Asset Reconstruction Companies (ARCs): ARCs purchase stressed assets from banks, and try to recover them. The ARCs buy NPAs from banks at a discount and try to recover the money.  The Standing Committee observed that the prolonged slowdown in the economy had made it difficult for ARCs to absorb NPAs. Therefore, it recommended that the RBI should allow banks to absorb their written-off assets in a staggered manner.  This would help them in gradually restoring their balance sheets to normal health.

Improved recovery: The process of recovering outstanding loans is time consuming. This includes time taken to resolve insolvency, which is a situation where a borrower is unable to repay his outstanding debt.  The inability to resolve insolvency is one of the factors that impacts NPAS, the credit market, and affects the flow of money in the country.[v]  As of 2015, it took over four years to resolve insolvency in India.  This was higher than other countries such as the UK (1 year) and USA (1.5 years).  The Insolvency and Bankruptcy Code seeks to address this situation.  The Code, which was passed by Lok Sabha on May 5, 2016, is currently pending in Rajya Sabha.

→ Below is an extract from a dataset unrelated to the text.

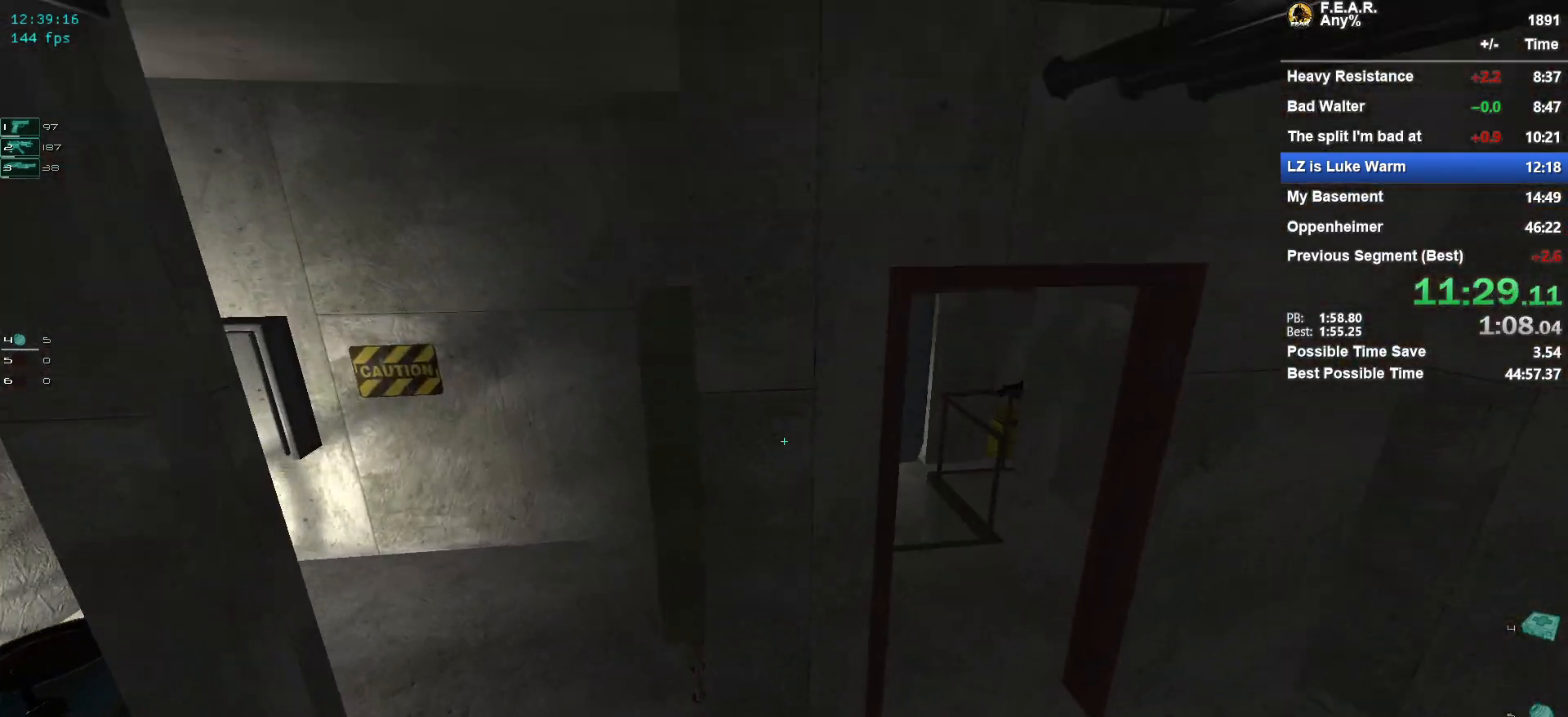
{"keys": ["w"], "mouse": [], "events": [[233, "d", "up"]]}
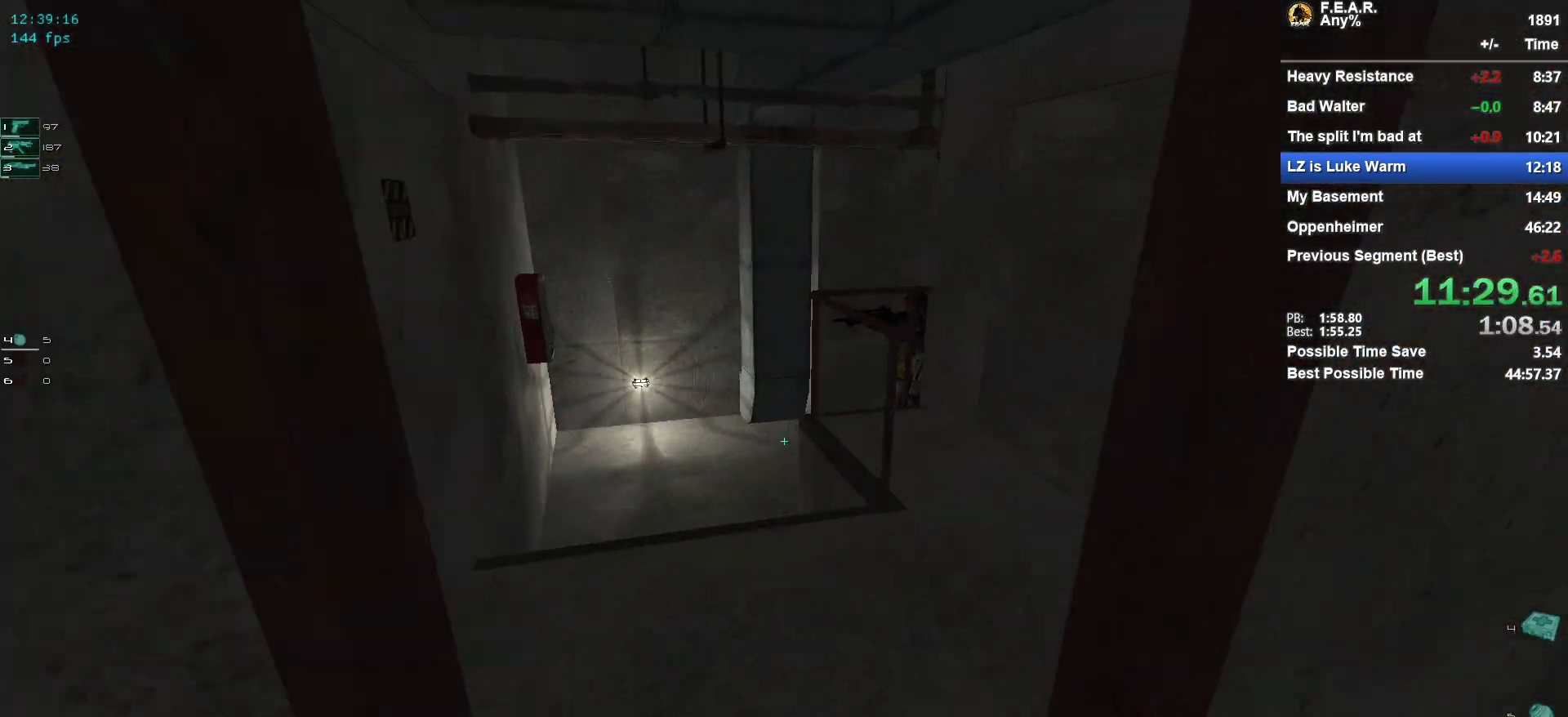
{"keys": ["w"], "mouse": [], "events": [[200, "a", "down"], [301, "a", "up"]]}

It provides a 180-day period to resolve insolvency (which includes change in repayment schedule of loans to recover outstanding loans.)  If insolvency is not resolved within this time period, the company will go in for liquidation of its assets, and the creditors will be repaid from these sale proceeds.


  [i] ‘Non-Performing Assets of Financial Institutions’, 27th Report of the Department-related Standing Committee on Finance, http://164.100.47.134/lsscommittee/Finance/16_Finance_27.pdf. [ii] Bankruptcy Law Reforms Committee, November 2015, http://finmin.nic.in/reports/BLRCReportVol1_04112015.pdf. [iii] Volume 2, Economic Survey 2015-16, http://indiabudget.nic.in/es2015-16/echapter-vol2.pdf. [iv] Starred Question No. 17, Rajya Sabha, Answered on April 26, Ministry of Finance. [v] Report of the Bankruptcy Law Reforms Committee, Ministry of Finance, November 2015, http://finmin.nic.in/reports/BLRCReportVol1_04112015.pdf. *Source:  ‘Non-Performing Assets of Financial Institutions’, 27th Report of the Department-related Standing Committee on Finance, http://164.100.47.134/lsscommittee/Finance/16_Finance_27.pdf; PRS.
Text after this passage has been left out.